EAC is a rare cutaneous disease characterized by annular erythematous lesions. Generally, it can appear as a multiple polycyclic lesions simulating urticaria papules that enlarge centrifugally with central clearing. EAC was first described by Darier in 1916, and classified in 1978 by Ackerman into a superficial and a deep type [
2,
3]. The superficial type is characterized by perivascular lymphohistiocytic infiltrate of variable intensity in the papillary and middermis with occasional eosinophils. Edema of the papillary dermis is usually present. The epidermal changes of parakeratosis and spongiosis may be present. Clinically, these lesions have nonindurated borders, are scaly and pruritic. Instead, the deep type is characterized by perivascular lymphohistiocytic infiltrate of variable intensity in the superficial (papillary and middermis), but in addition the inflammatory infiltrate involves the deep dermis (reticular dermis). No epidermal changes are generally observed. Clinically, these lesions have indurated borders, are nonscaly and nonpruritic. The etiology and pathogenesis are unknown [
4]. It is believed that EAC represents a cutaneous manifestation of a type IV hypersensitivity reaction to different causes and underlying systemic diseases, including: food allergy, arthropod bites, drug reactions (finasteride, chloroquine, hydroxychloroquine, hydrochlorothiazide, piroxicam, etizolam, cimetidine, penicillin, salicylates, spironolactone, gold sodium thiomalate, amitriptyline, ustekinumab, rituximab), infections disease (bacterial, viral, parasitic, fungal, mycobacterial), endocrine and immunological disorders (menstrual cycle, Graves disease, Hashimoto thyroiditis, Sjögren syndrome, autoimmune progesterone dermatitis), hematological and other neoplastic disorders (Hodgkin lymphoma, non-Hodgkin lymphoma, acute leukemia, histiocytosis, multiple myeloma, nasopharyngeal carcinoma, prostatic adenocarcinoma, breast carcinoma, ovarian carcinoma) [
5‐
10]. Treatment and eradication of the underlying disease often resolves EAC. The prognosis for EAC is excellent, except when associated with an underlying malignancy and other systemic disease. It is important to highlight that EAC can appear many years before, concomitantly or after the onset of a malignancy. For all these reasons, a diagnosis of EAC should be followed by a full physical examination and diagnostic workup in order to exclude an underlying disorder. However, sometimes no causative agent can be identified and in these cases EAC is considered idiopathic. Our case represents the peculiar variant of AR EAC, which is only exceptionally reported in the literature [
1,
4,
11]. This variant has the same clinical and histopathological features of the classical superficial form of EAC and is usually observed in women (2:1). The average age of onset is 49 years; however, ages can range from 16 to 83 years [
11]. The lesions tend to involve the legs and arms and sporadically the trunk, while the face, hands and foot are always spared. The lesions, which appear constantly during the spring or summer months, tend to regress spontaneously after a variable period of days to months with yearly recurrence for many years. Normally, no causative agent can be detected and for this reason AR EAC is usually considered an idiopathic disease. Moreover, associated symptoms are generally not present. Nevertheless, a full physical examination and diagnostic workup is very important in order to exclude an underlying disorder.
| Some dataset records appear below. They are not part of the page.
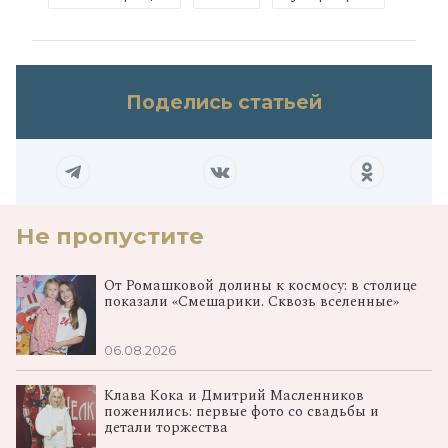
Поделись статьей
Не пропустите
От Ромашковой долины к космосу: в столице
показали «Смешарики. Сквозь вселенные»
06.08.2026
Клава Кока и Дмитрий Масленников
поженились: первые фото со свадьбы и
детали торжества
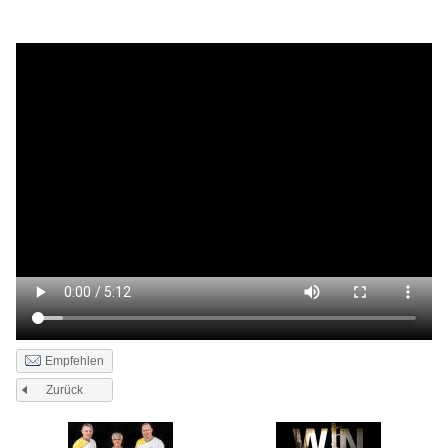
Empfehlen
Zurück
Seiten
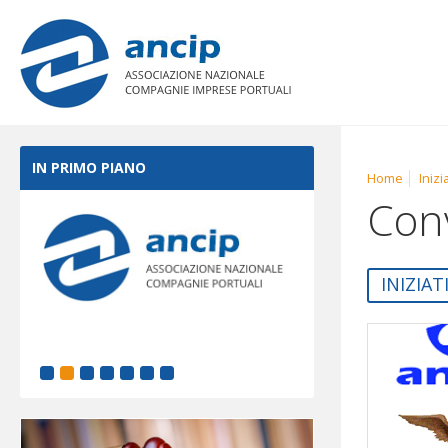
IN PRIMO PIANO
Home
Inizi
Conv
INIZIAT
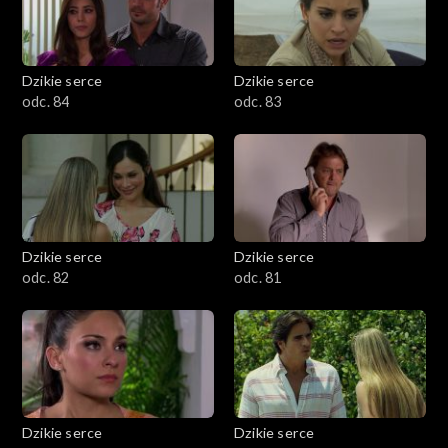
Dzikie serce
Dzikie serce
odc. 84
odc. 83
Dzikie serce
Dzikie serce
odc. 82
odc. 81
Dzikie serce
Dzikie serce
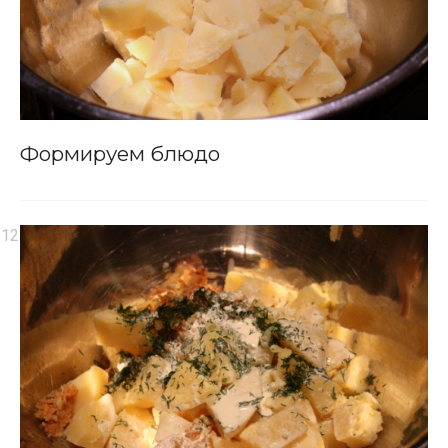
Формируем блюдо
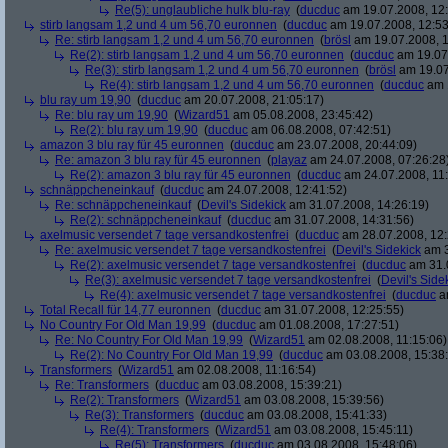
Re(5): unglaubliche hulk blu-ray
(
ducduc
am 19.07.2008, 12:
stirb langsam 1,2 und 4 um 56,70 euronnen
(
ducduc
am 19.07.2008, 12:53
Re: stirb langsam 1,2 und 4 um 56,70 euronnen
(
brösl
am 19.07.2008, 1
Re(2): stirb langsam 1,2 und 4 um 56,70 euronnen
(
ducduc
am 19.07.
Re(3): stirb langsam 1,2 und 4 um 56,70 euronnen
(
brösl
am 19.07
Re(4): stirb langsam 1,2 und 4 um 56,70 euronnen
(
ducduc
am 1
blu ray um 19,90
(
ducduc
am 20.07.2008, 21:05:17)
Re: blu ray um 19,90
(
Wizard51
am 05.08.2008, 23:45:42)
Re(2): blu ray um 19,90
(
ducduc
am 06.08.2008, 07:42:51)
amazon 3 blu ray für 45 euronnen
(
ducduc
am 23.07.2008, 20:44:09)
Re: amazon 3 blu ray für 45 euronnen
(
playaz
am 24.07.2008, 07:26:28
Re(2): amazon 3 blu ray für 45 euronnen
(
ducduc
am 24.07.2008, 11:
schnäppcheneinkauf
(
ducduc
am 24.07.2008, 12:41:52)
Re: schnäppcheneinkauf
(
Devil's Sidekick
am 31.07.2008, 14:26:19)
Re(2): schnäppcheneinkauf
(
ducduc
am 31.07.2008, 14:31:56)
axelmusic versendet 7 tage versandkostenfrei
(
ducduc
am 28.07.2008, 12:
Re: axelmusic versendet 7 tage versandkostenfrei
(
Devil's Sidekick
am 3
Re(2): axelmusic versendet 7 tage versandkostenfrei
(
ducduc
am 31.0
Re(3): axelmusic versendet 7 tage versandkostenfrei
(
Devil's Side
Re(4): axelmusic versendet 7 tage versandkostenfrei
(
ducduc
am
Total Recall für 14,77 euronnen
(
ducduc
am 31.07.2008, 12:25:55)
No Country For Old Man 19,99
(
ducduc
am 01.08.2008, 17:27:51)
Re: No Country For Old Man 19,99
(
Wizard51
am 02.08.2008, 11:15:06)
Re(2): No Country For Old Man 19,99
(
ducduc
am 03.08.2008, 15:38
Transformers
(
Wizard51
am 02.08.2008, 11:16:54)
Re: Transformers
(
ducduc
am 03.08.2008, 15:39:21)
Re(2): Transformers
(
Wizard51
am 03.08.2008, 15:39:56)
Re(3): Transformers
(
ducduc
am 03.08.2008, 15:41:33)
Re(4): Transformers
(
Wizard51
am 03.08.2008, 15:45:11)
Re(5): Transformers
(
ducduc
am 03.08.2008, 15:48:06)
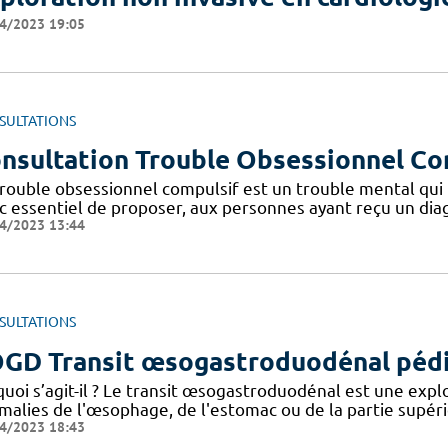
4/2023 19:05
SULTATIONS
nsultation Trouble Obsessionnel Co
rouble obsessionnel compulsif est un trouble mental qui t
c essentiel de proposer, aux personnes ayant reçu un diag
4/2023 13:44
SULTATIONS
GD Transit œsogastroduodénal pédi
quoi s’agit-il ? Le transit œsogastroduodénal est une expl
alies de l'œsophage, de l'estomac ou de la partie supérieu
4/2023 18:43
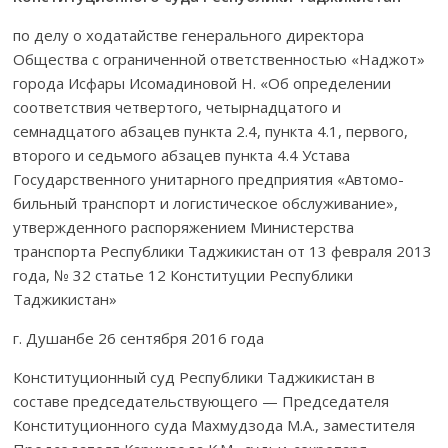
по делу о ходатайстве генерального директора
Общества с ограниченной ответственнос­тью «Наджот»
города Исфары Исомадиновой Н. «Об определении
соответ­ствия четвертого, четырнадцатого и
семнадцатого абзацев пун­кта 2.4, пункта 4.1, первого,
второго и седьмого абзацев пункта 4.4 Устава
Государственного унитарного предприятия «Автомо­
бильный транспорт и логистическое обслужива­ние»,
утвержденного распоряжением Минис­терства
транспорта Республики Таджикистан от 13 февраля 2013
года, № 32 статье 12 Конституции Республики
Таджикистан»
г. Душанбе 26 сентября 2016 года
Конституционный суд Республики Таджикистан в
составе председа­тель­­ствующего — Председателя
Конституционного суда Махмудзода М.А., заместителя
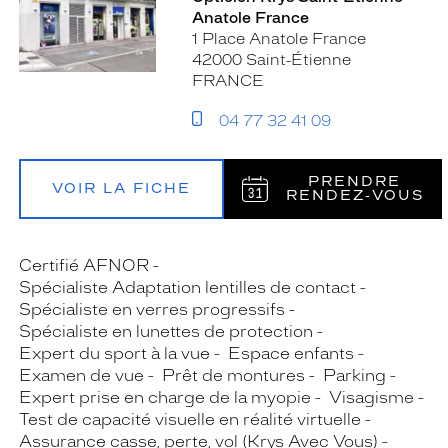
Anatole France
1 Place Anatole France
42000 Saint-Étienne
FRANCE
04 77 32 41 09
PRENDRE
VOIR LA FICHE
RENDEZ‑VOUS
Certifié AFNOR
Spécialiste Adaptation lentilles de contact
Spécialiste en verres progressifs
Spécialiste en lunettes de protection
Expert du sport à la vue
Espace enfants
Examen de vue
Prêt de montures
Parking
Expert prise en charge de la myopie
Visagisme
Test de capacité visuelle en réalité virtuelle
Assurance casse, perte, vol (Krys Avec Vous)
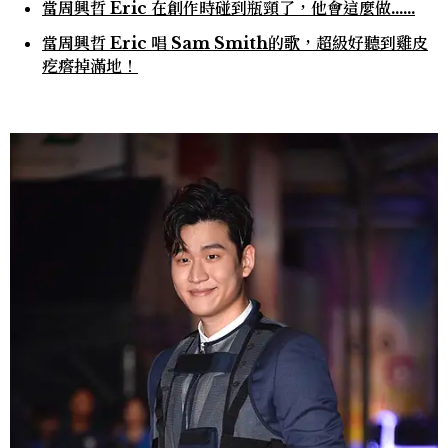
當周興哲 Eric 在創作時碰到瓶頸了，他會這麼做……
當周興哲 Eric 唱 Sam Smith的歌，超級好聽到雞皮
疙瘩掉滿地！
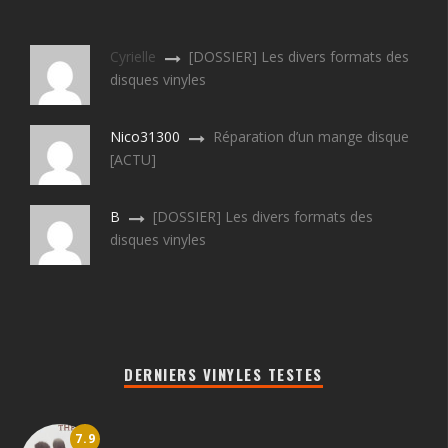
Cyrielle
[DOSSIER] Les divers formats des
disques vinyles
Nico31300
Réparation d’un mange disque
[ACTU]
B
[DOSSIER] Les divers formats des
disques vinyles
DERNIERS VINYLES TESTES
7.9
Until now no effective treatment has been described. Photosensitivity is a tempting theory but the presence of lesions in nonexposed skin areas and the absence of facial and trunk involvement seem to rule out the role of sun exposure. It could be hypothesized that environmental factors (temperature, seasonal plants or fungus) explain the periodic course of the disease, but further studies would be necessary.